What is needed:
Extract the opening line of the entries and every line after it, stopping at and including the line that contains "<li>Playing the piano</li>". Do not include pictures.

:: Materials provided

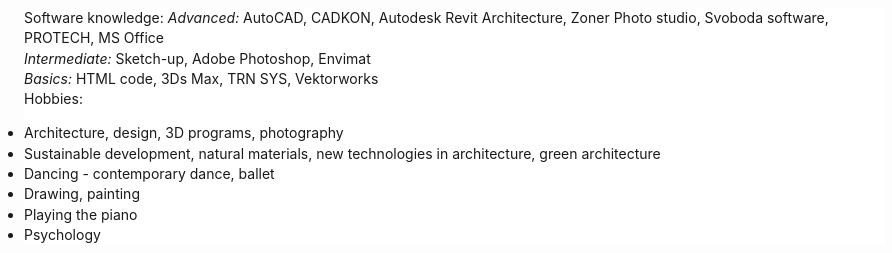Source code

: <tr>
 <td>Software knowledge: </td>
 <td>
  <i>Advanced: </i>  AutoCAD, CADKON, Autodesk Revit Architecture, Zoner Photo studio, Svoboda software, PROTECH, MS Office <br>
  <i>Intermediate:</i> Sketch-up, Adobe  Photoshop, Envimat <br>
  <i>Basics:</i> HTML code, 3Ds Max, TRN SYS, Vektorworks<br>
 </td>
</tr>

<tr>
 <td>Hobbies: </td>
 <td>
  <ul style="padding-left: 0px;">
   <li>Architecture, design, 3D programs, photography</li>
   <li>Sustainable development, natural materials, new technologies in architecture, green architecture</li>
   <li>Dancing - contemporary dance, ballet</li>
   <li>Drawing, painting</li>
   <li>Playing the piano</li>
   <li>Psychology</li>
  </ul>
 </td>
</tr>
</table>
</div>
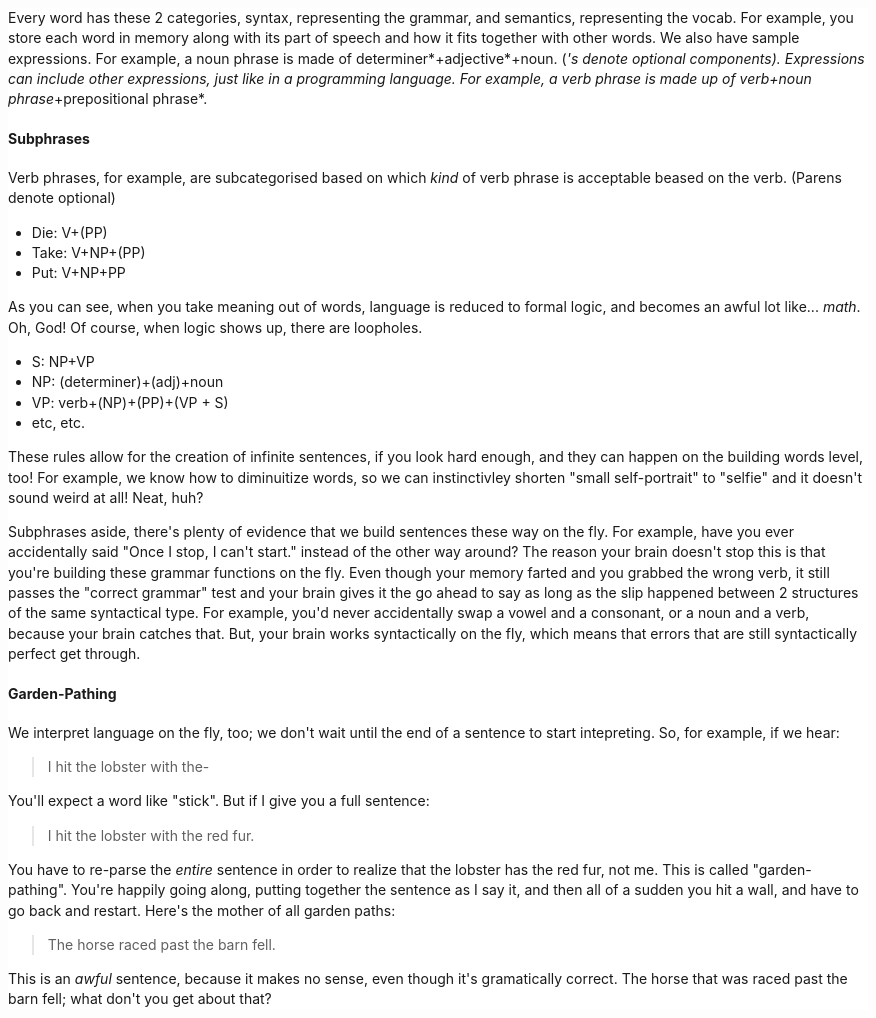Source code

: Every word has these 2 categories, syntax, representing the grammar, and semantics, representing the vocab. For example, you store each word in memory along with its part of speech and how it fits together with other words. We also have sample expressions. For example, a noun phrase is made of determiner*+adjective*+noun. (*'s denote optional components). Expressions can include other expressions, just like in a programming language. For example, a verb phrase is made up of verb+noun phrase*+prepositional phrase*.

#### Subphrases

Verb phrases, for example, are subcategorised based on which *kind* of verb phrase is acceptable beased on the verb. (Parens denote optional)

* Die: V+(PP)
* Take: V+NP+(PP)
* Put: V+NP+PP

As you can see, when you take meaning out of words, language is reduced to formal logic, and becomes an awful lot like... *math*. Oh, God! Of course, when logic shows up, there are loopholes.

* S: NP+VP
* NP: (determiner)+(adj)+noun
* VP: verb+(NP)+(PP)+(VP + S)
* etc, etc.

These rules allow for the creation of infinite sentences, if you look hard enough, and they can happen on the building words level, too! For example, we know how to diminuitize words, so we can instinctivley shorten "small self-portrait" to "selfie" and it doesn't sound weird at all! Neat, huh?

Subphrases aside, there's plenty of evidence that we build sentences these way on the fly. For example, have you ever accidentally said "Once I stop, I can't start." instead of the other way around? The reason your brain doesn't stop this is that you're building these grammar functions on the fly. Even though your memory farted and you grabbed the wrong verb, it still passes the "correct grammar" test and your brain gives it the go ahead to say as long as the slip happened between 2 structures of the same syntactical type. For example, you'd never accidentally swap a vowel and a consonant, or a noun and a verb, because your brain catches that. But, your brain works syntactically on the fly, which means that errors that are still syntactically perfect get through.

#### Garden-Pathing

We interpret language on the fly, too; we don't wait until the end of a sentence to start intepreting. So, for example, if we hear:

> I hit the lobster with the-

You'll expect a word like "stick". But if I give you a full sentence:

> I hit the lobster with the red fur.

You have to re-parse the *entire* sentence in order to realize that the lobster has the red fur, not me. This is called "garden-pathing". You're happily going along, putting together the sentence as I say it, and then all of a sudden you hit a wall, and have to go back and restart. Here's the mother of all garden paths:

> The horse raced past the barn fell.

This is an *awful* sentence, because it makes no sense, even though it's gramatically correct. The horse that was raced past the barn fell; what don't you get about that?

::::

Answer area:
Source code

: <tr>
 <td>Software knowledge: </td>
 <td>
  <i>Advanced: </i>  AutoCAD, CADKON, Autodesk Revit Architecture, Zoner Photo studio, Svoboda software, PROTECH, MS Office <br>
  <i>Intermediate:</i> Sketch-up, Adobe  Photoshop, Envimat <br>
  <i>Basics:</i> HTML code, 3Ds Max, TRN SYS, Vektorworks<br>
 </td>
</tr>

<tr>
 <td>Hobbies: </td>
 <td>
  <ul style="padding-left: 0px;">
   <li>Architecture, design, 3D programs, photography</li>
   <li>Sustainable development, natural materials, new technologies in architecture, green architecture</li>
   <li>Dancing - contemporary dance, ballet</li>
   <li>Drawing, painting</li>
   <li>Playing the piano</li>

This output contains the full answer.